Les institutions membres planchent sur leur survie

 

Les institutions membres de l'Institut mondial des caisses d'épargne, en majorité des caisses d'épargne, veulent sauver leurs activités face à la menace des grands groupes régionaux.

 

Se transformer ou disparaître. C'est le dilemme qui agace les organismes membres de l'Institut mondial des caisses d'épargne (IMCE). Réunies hier à Dakar, elles ont décidé de réagir en mutualisant leurs actions.

Selon le directeur général de la Caisse nationale d'épargne d'Afrique de l'Ouest, Mamah Diabagate, les groupes bancaires sont en train de tisser de vastes réseaux de commercialisation. D'où la pertinence et l'opportunité de créer une plate-forme de concertation, de coopération et de co-commercialisation de leurs produits.

Pour les responsables de Imce, si des groupements se forment et que les caisses d'épargne restent dans leurs clivages nationaux, leurs actions seront de faible portée et les menaces sur le développement se feront plus aiguës. ''Quand votre territoire est réduit, vous étouffez. Nous sommes obligés de nous unir pour occuper une place conviviale», a soutenu Mamah Diabagate.

Mais il sera nécessaire également d'offrir aux caisses d'épargne, banques postales et institutions de microfinance une plate-forme de développement rapide et de mutualisation de leurs potentialités commerciales. D’où l'importance de la rencontre de Dakar.

Les membres de Imce comptent donc redynamiser leurs activités pour beaucoup plus de présence au niveau de la CEDEAO, après l'espace UEMOA. La proposition du directeur général des caisses d'épargne de l'Afrique de l'Ouest est l'inclusion impérative des institutions.

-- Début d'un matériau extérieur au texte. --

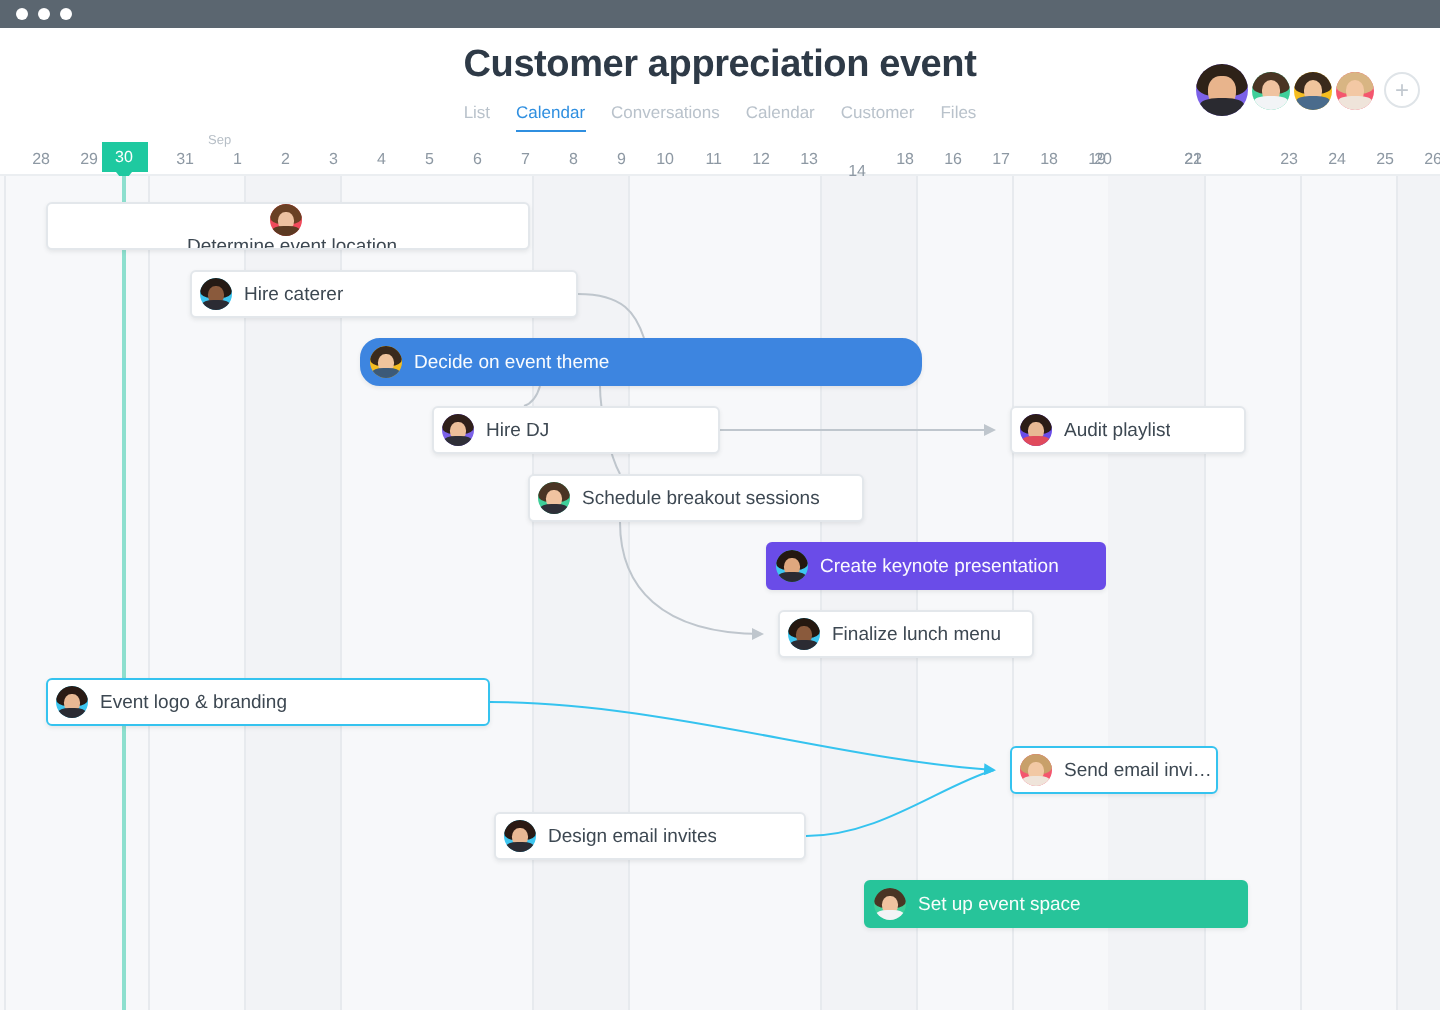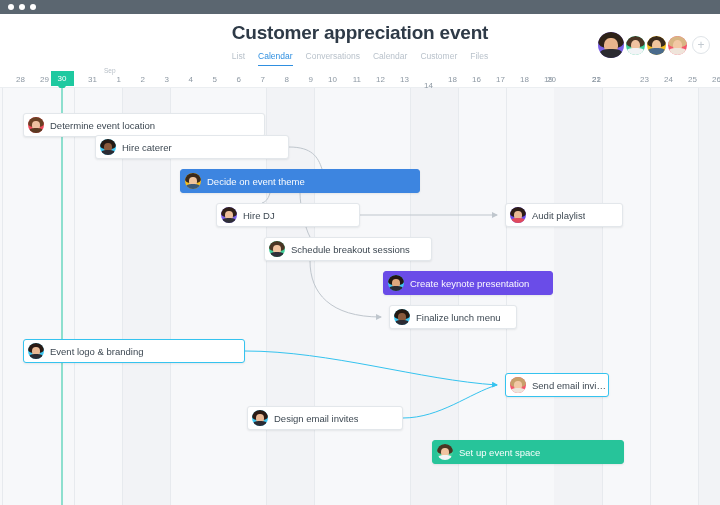--- a/index.html
+++ b/index.html
@@ -252,7 +252,7 @@
         <path d="M403,330 C440,330 470,305 497,297" fill="none" stroke="#35c3ef" stroke-width="1"></path>
       </svg>
     <div id="bars">
-        <div class="bar white" style="left: 23px; top: 25px; width: 242px;">
+        <div class="bar white" style="left: 23px; top: 13px; width: 242px; flex-direction: column;">
           <div class="tav" style="background: rgb(240, 74, 92);">
             <div class="f-hair" style="background:#6a4024;border-radius:50% 50% 35% 35%"></div>
             <div class="f-skin" style="background:#edc0a0"></div>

Selon le présentateur du plan stratégique, M. Mamadou Touré, cet outil fait l'objet de trois grands chantiers que sont le renforcement des capacités des membres, la définition de points communs et la transparence et la sécurisation de l'outil devant être utilisé. «C'est du business, il faut que la Poste du Sénégal coopère avec la Caisse d'épargne d'Abidjan, mais (dans un système) gagnant-gagnant», a-t-il précisé.